Connecting μ-fluidics to electron microscopy

Abstract

A versatile methodology for electron microscopy (EM) grid preparation enabling total content sample analysis is presented. A microfluidic-dialysis conditioning module to desalt or mix samples with negative stain solution is used, combined with a robotic writing table to micro-pattern the EM grids. The method allows heterogeneous samples of minute volumes to be processed at physiological pH for structure and mass analysis, and allows the preparation characteristics to be finely tuned.

Introduction

Systems biology aims to quantify the molecular elements of a biological system, to determine their interactions and to integrate this information into network models (Aderem, 2005). The development of comprehensive models requires experimental information about the spatial and temporal arrangements of the network components as well as their structure, a challenge that required a multi-resolution approach and the combination of different techniques (Aloy and Russell, 2006, Kherlopian et al., 2008). Cryo-electron tomography (cryo-ET) is the ultimate technique to reveal the spatial organisation of protein structures and macromolecular complexes in single cells (Ben-Harush et al., 2010, Lučić et al., 2005). Currently cryo-ET is restrained by several limitations, such as the size of the cell that can be analysed (maximum diameter of ∼2 μm) (Leis et al., 2009), and by problems in data segmentation and in the template matching required for protein recognition (restricted to relatively large protein complexes) (Bohm et al., 2000). Indeed, many target structures can only be recognised if labelled with electron-dense markers (e.g., gold labels) (Nickell et al., 2006), which, despite recent progress (Kireev et al., 2008), often involves harsh preparative treatment of the cells. Furthermore, while ET delivers structural and spatial information, correlation of these with other methods such as mass spectroscopy (MS) (Aebersold and Mann, 2003) is difficult. A complementary approach is to physically lyse the cells and to subsequently write the entire sample onto electron microscopy (EM) grids for structure analysis by transmission EM (TEM), or mass analysis by scanning TEM (STEM). Ultimately, the use of microfluidic techniques offers the potential to analyse a single cell by making it possible to investigate protein ultrastructures and membrane fragments in lysates (Engel, 2010).

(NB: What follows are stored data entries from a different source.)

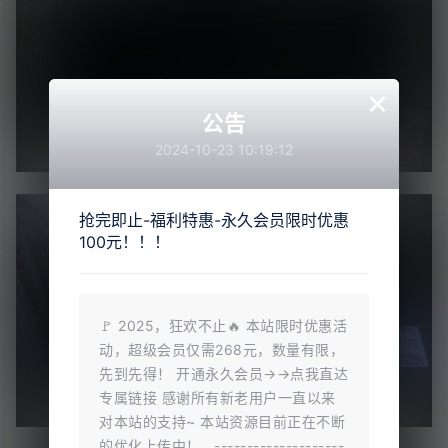
×
公告
2024-10-23 10:19:12
抢完即止-福利特惠-永久会员限时优惠
100元！！！
🚩 2025，狂欢不止🔥 本站限时优惠活
动，超级会员仅需268元，数量有限，
先到先得！ 开通永久会员→→点我直达
专属链接 感谢所有新老用户一直以来
对本站的支持~ 本站资源目前正在不断
的优化上传中！ --------------------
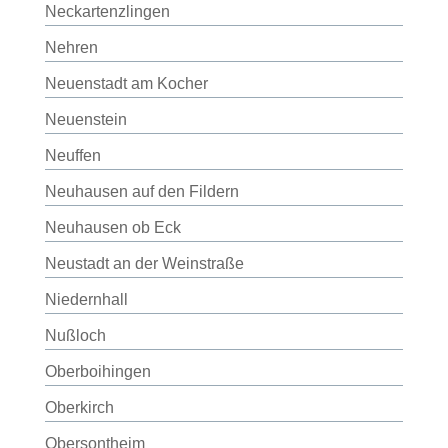
Neckartenzlingen
Nehren
Neuenstadt am Kocher
Neuenstein
Neuffen
Neuhausen auf den Fildern
Neuhausen ob Eck
Neustadt an der Weinstraße
Niedernhall
Nußloch
Oberboihingen
Oberkirch
Obersontheim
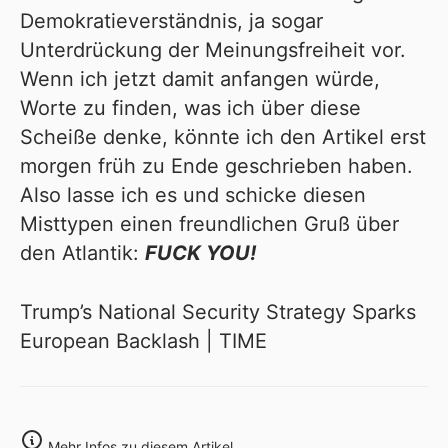
Demokratieverständnis, ja sogar
Unterdrückung
der
Meinungsfreiheit
vor.
Wenn ich jetzt damit anfangen würde,
Worte zu finden, was ich über diese
Scheiße denke, könnte ich den Artikel erst
morgen früh zu Ende geschrieben haben.
Also lasse ich es und schicke diesen
Misttypen einen freundlichen Gruß über
den Atlantik:
FUCK YOU!
Trump’s National Security Strategy Sparks
European Backlash | TIME
Mehr Infos zu diesem Artikel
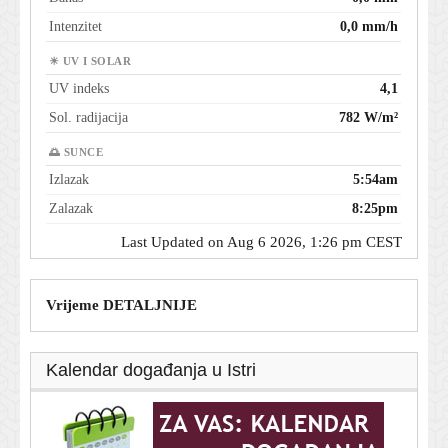
Intenzitet
0,0 mm/h
☀ UV I SOLAR
UV indeks
4,1
Sol. radijacija
782 W/m²
🌅 SUNCE
Izlazak
5:54am
Zalazak
8:25pm
Last Updated on Aug 6 2026, 1:26 pm CEST
Vrijeme DETALJNIJE
Kalendar događanja u Istri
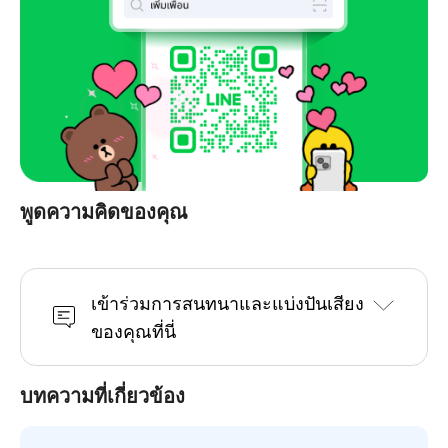
พูดความคิดของคุณ
เข้าร่วมการสนทนาและแบ่งปันเสียง
ของคุณที่นี่
บทความที่เกี่ยวข้อง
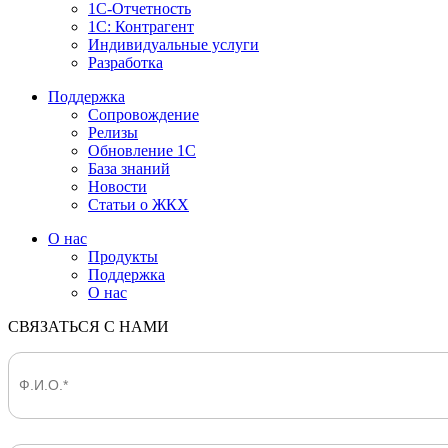
1С-Отчетность
1С: Контрагент
Индивидуальные услуги
Разработка
Поддержка
Сопровождение
Релизы
Обновление 1С
База знаний
Новости
Статьи о ЖКХ
О нас
Продукты
Поддержка
О нас
СВЯЗАТЬСЯ С НАМИ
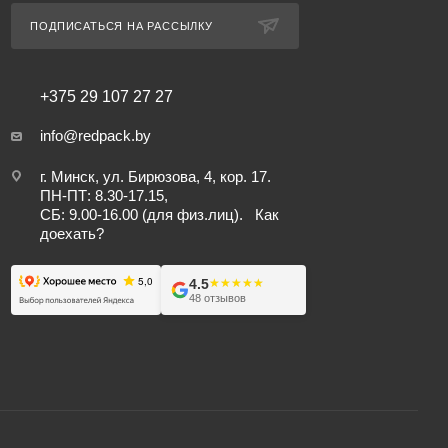
ПОДПИСАТЬСЯ НА РАССЫЛКУ
+375 29 107 27 27
info@redpack.by
г. Минск, ул. Бирюзова, 4, кор. 17.
ПН-ПТ: 8.30-17.15,
СБ: 9.00-16.00 (для физ.лиц).
Как
доехать?
4.5
★★★★★
★★★★★
48 отзывов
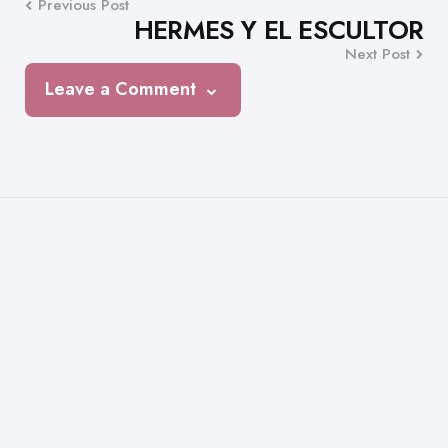
Previous Post
navigation
HERMES Y EL ESCULTOR
Next Post
Leave a Comment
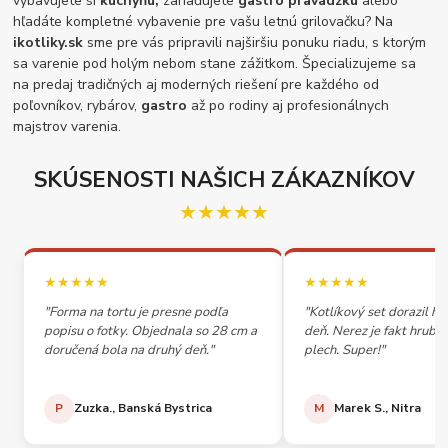
vybavujete si
kuchyňu,
zariaďujete
gastro pravádzku
alebo
hľadáte kompletné vybavenie pre vašu letnú grilovačku? Na
ikotliky.sk
sme pre vás pripravili najširšiu ponuku riadu, s ktorým
sa varenie pod holým nebom stane zážitkom. Špecializujeme sa
na predaj tradičných aj moderných riešení pre každého od
poľovníkov, rybárov,
gastro
až po rodiny aj profesionálnych
majstrov varenia.
SKÚSENOSTI NAŠICH ZÁKAZNÍKOV
★★★★★
★★★★★
★★★★★
"Forma na tortu je presne podľa
"Kotlíkový set dorazil h
popisu o fotky. Objednala so 28 cm a
deň. Nerez je fakt hrubý,
doručená bola na druhý deň."
plech. Super!"
P
Zuzka., Banská Bystrica
M
Marek S., Nitra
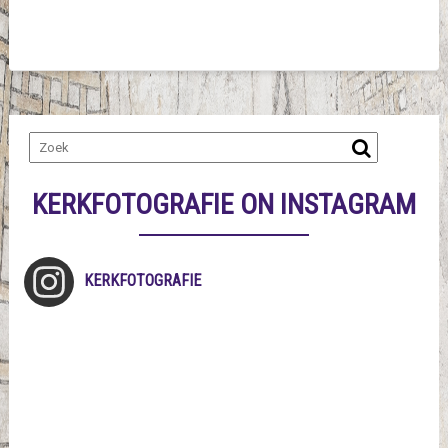
KERKFOTOGRAFIE ON INSTAGRAM
KERKFOTOGRAFIE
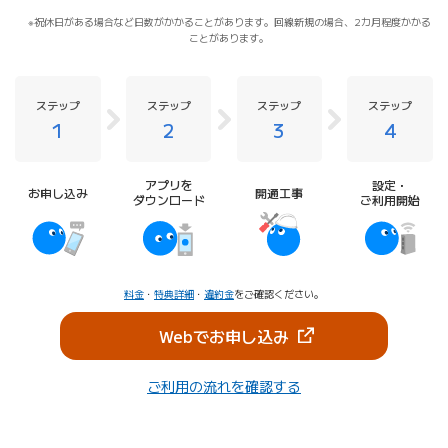
祝休日がある場合など日数がかかることがあります。回線新規の場合、2カ月程度かかる
ことがあります。
ステップ
ステップ
ステップ
ステップ
1
2
3
4
アプリを
設定・
お申し込み
開通工事
ダウンロード
ご利用開始
料金
・
特典詳細
・
違約金
をご確認ください。
（新しいタブで開きま
Webでお申し込み
ご利用の流れを確認する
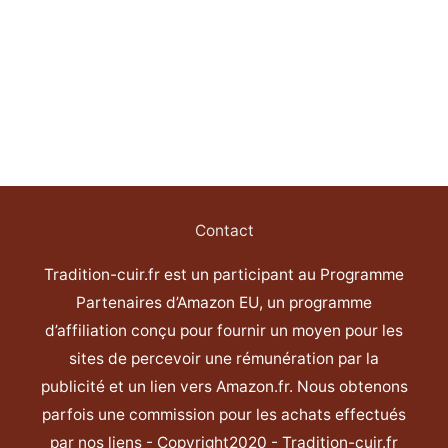
Contact
Tradition-cuir.fr est un participant au Programme
Partenaires d’Amazon EU, un programme
d’affiliation conçu pour fournir un moyen pour les
sites de percevoir une rémunération par la
publicité et un lien vers Amazon.fr. Nous obtenons
parfois une commission pour les achats effectués
par nos liens - Copyright2020 - Tradition-cuir.fr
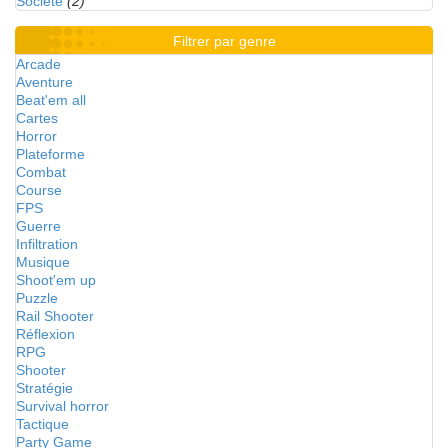
Société
(2)
Filtrer par genre
Arcade
Aventure
Beat'em all
Cartes
Horror
Plateforme
Combat
Course
FPS
Guerre
Infiltration
Musique
Shoot'em up
Puzzle
Rail Shooter
Réflexion
RPG
Shooter
Stratégie
Survival horror
Tactique
Party Game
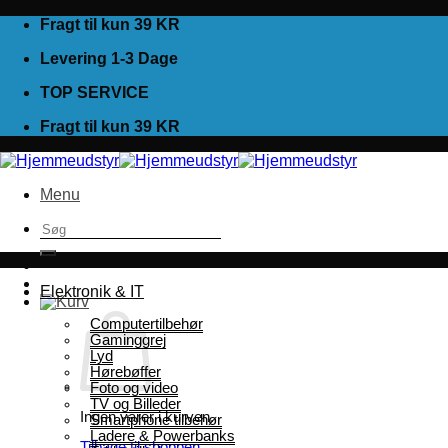
Fortsæt
Fragt til kun 39 KR
til
Levering 1-3 Dage
indhold
TOP SERVICE
Fragt til kun 39 KR
Menu
Søg
efter:
Elektronik & IT
Computertilbehør
Gaminggrej
Lyd
Hørebøffer
Foto og video
TV og Billeder
Ingen varer i kurven.
Smartphone tilbehør
Ladere & Powerbanks
Tilbage til shoppen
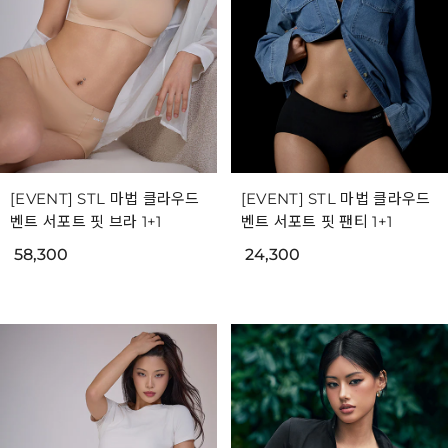
[EVENT] STL 마법 클라우드
[EVENT] STL 마법 클라우드
벤트 서포트 핏 브라 1+1
벤트 서포트 핏 팬티 1+1
58,300
24,300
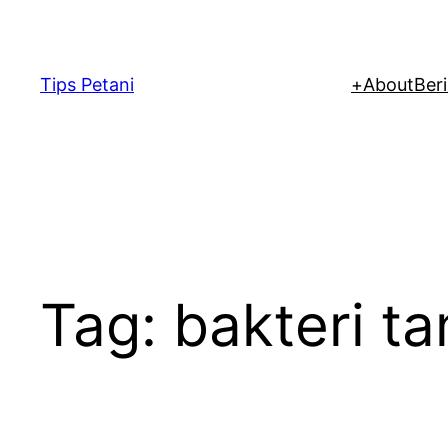
Lewati
ke
konten
Tips Petani
+
About
Beri
Tag:
bakteri t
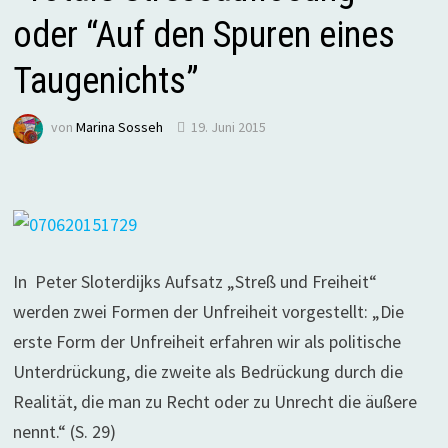
oder “Auf den Spuren eines
Taugenichts”
von
Marina Sosseh
19. Juni 2015
In Peter Sloterdijks Aufsatz „Streß und Freiheit“
werden zwei Formen der Unfreiheit vorgestellt: „Die
erste Form der Unfreiheit erfahren wir als politische
Unterdrückung, die zweite als Bedrückung durch die
Realität, die man zu Recht oder zu Unrecht die äußere
nennt.“ (S. 29)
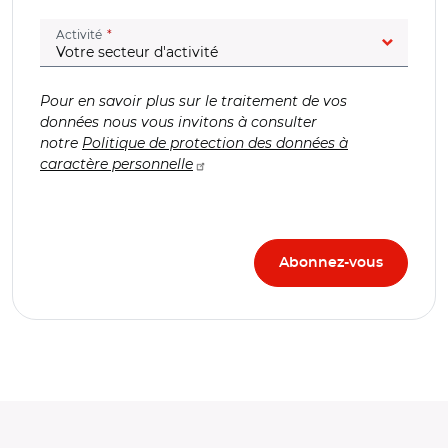
(champ obligatoire)
Activité
Pour en savoir plus sur le traitement de vos
données nous vous invitons à consulter
notre
Politique de protection des données à
caractère personnelle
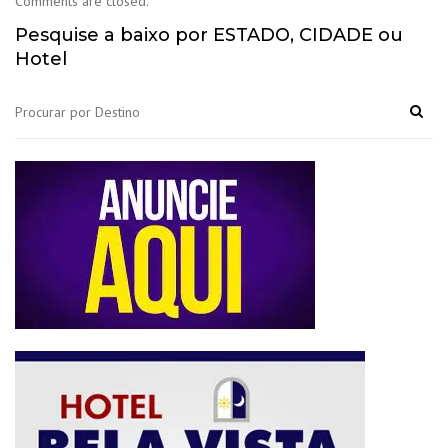
Comments are closed.
Pesquise a baixo por ESTADO, CIDADE ou
Hotel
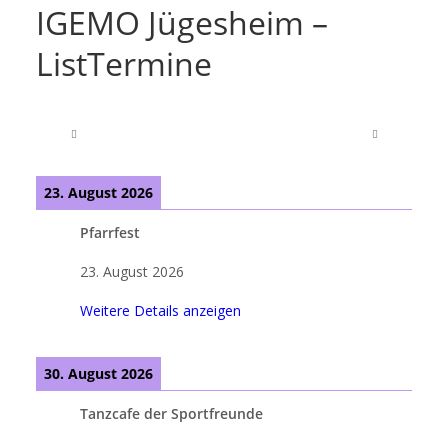
IGEMO Jügesheim –
ListTermine
23. August 2026
Pfarrfest
23. August 2026
Weitere Details anzeigen
30. August 2026
Tanzcafe der Sportfreunde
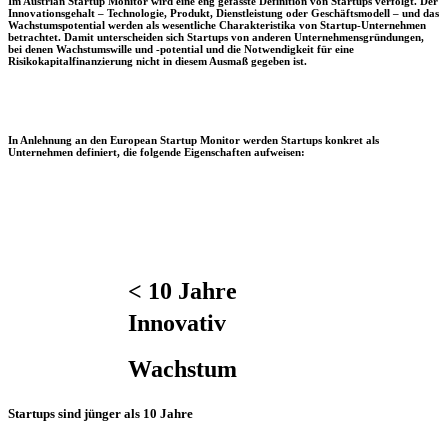
Im Austrian Startup Monitor wird eine eng gefasste Definition von Startups verfolgt. Der
Innovationsgehalt – Technologie, Produkt, Dienstleistung oder Geschäftsmodell – und das
Wachstumspotential werden als wesentliche Charakteristika von Startup-Unternehmen
betrachtet. Damit unterscheiden sich Startups von anderen Unternehmensgründungen,
bei denen Wachstumswille und -potential und die Notwendigkeit für eine
Risikokapitalfinanzierung nicht in diesem Ausmaß gegeben ist.
In Anlehnung an den European Startup Monitor werden Startups konkret als
Unternehmen definiert, die folgende Eigenschaften aufweisen:
< 10 Jahre
Innovativ
Wachstum
Startups sind jünger als 10 Jahre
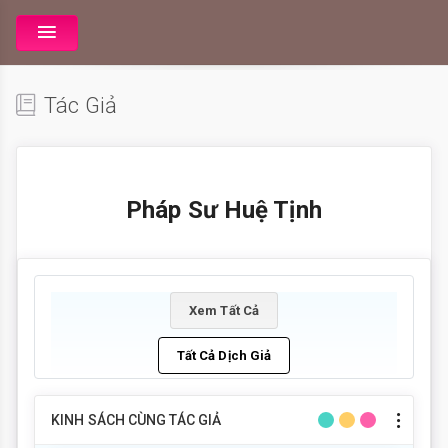
Tác Giả
Pháp Sư Huệ Tịnh
Xem Tất Cả
Tất Cả Dịch Giả
KINH SÁCH CÙNG TÁC GIẢ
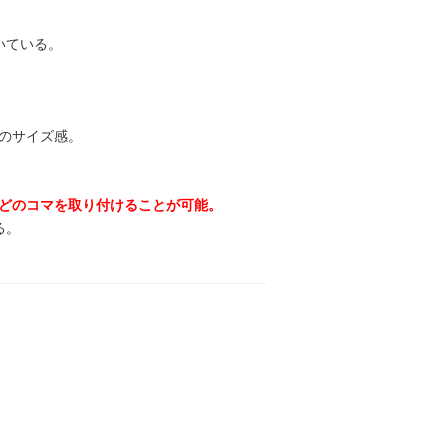
いている。
のサイズ感。
どのコマを取り付けることが可能。
る。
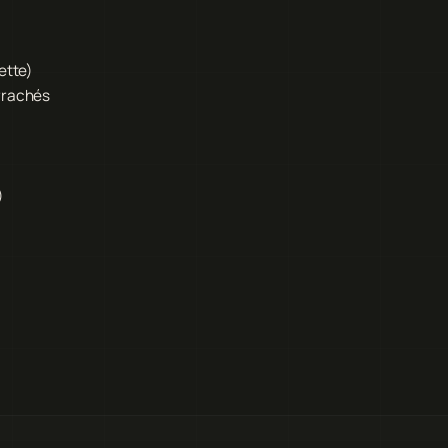
ette)
rrachés
)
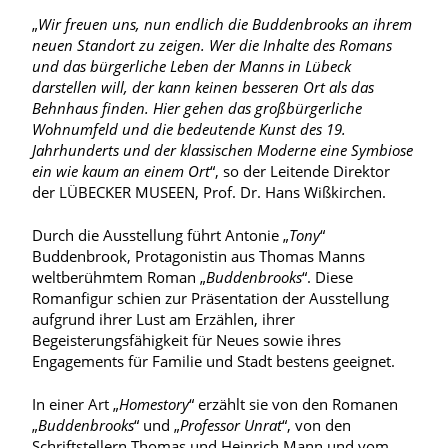
„
Wir freuen uns, nun endlich die Buddenbrooks an ihrem
neuen Standort zu zeigen. Wer die Inhalte des Romans
und das bürgerliche Leben der Manns in Lübeck
darstellen will, der kann keinen besseren Ort als das
Behnhaus finden. Hier gehen das großbürgerliche
Wohnumfeld und die bedeutende Kunst des 19.
Jahrhunderts und der klassischen Moderne eine Symbiose
ein wie kaum an einem Ort
“, so der Leitende Direktor
der LÜBECKER MUSEEN, Prof. Dr. Hans Wißkirchen.
Durch die Ausstellung führt Antonie „
Tony
“
Buddenbrook, Protagonistin aus Thomas Manns
weltberühmtem Roman „
Buddenbrooks
“. Diese
Romanfigur schien zur Präsentation der Ausstellung
aufgrund ihrer Lust am Erzählen, ihrer
Begeisterungsfähigkeit für Neues sowie ihres
Engagements für Familie und Stadt bestens geeignet.
In einer Art „
Homestory
“ erzählt sie von den Romanen
„
Buddenbrooks
“ und „
Professor Unrat
“, von den
Schriftstellern Thomas und Heinrich Mann und vom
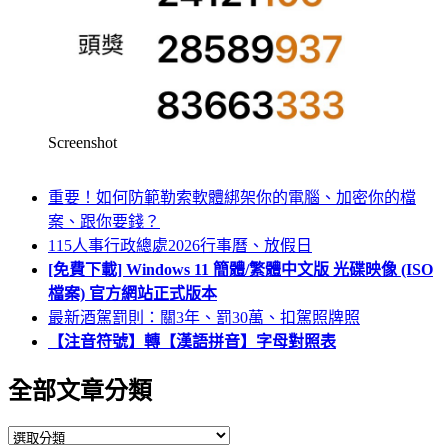
Screenshot
重要！如何防範勒索軟體綁架你的電腦、加密你的檔
案、跟你要錢？
115人事行政總處2026行事曆、放假日
[免費下載] Windows 11 簡體/繁體中文版 光碟映像 (ISO
檔案) 官方網站正式版本
最新酒駕罰則：關3年、罰30萬、扣駕照牌照
【注音符號】轉【漢語拼音】字母對照表
全部文章分類
全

Here we present a lossless sample deposition method for EM (Fig. 1), which allows the handling of minute sample volumes and immobilisation of the total sample content on EM grids to obtain, for example, the full cell inventory. This methodology is combined with a microfluidic sample-conditioning module. The constellation provides a new staining technique for heavy metal salts (negative stain) for TEM as well as specific desalting for mass measurements by STEM.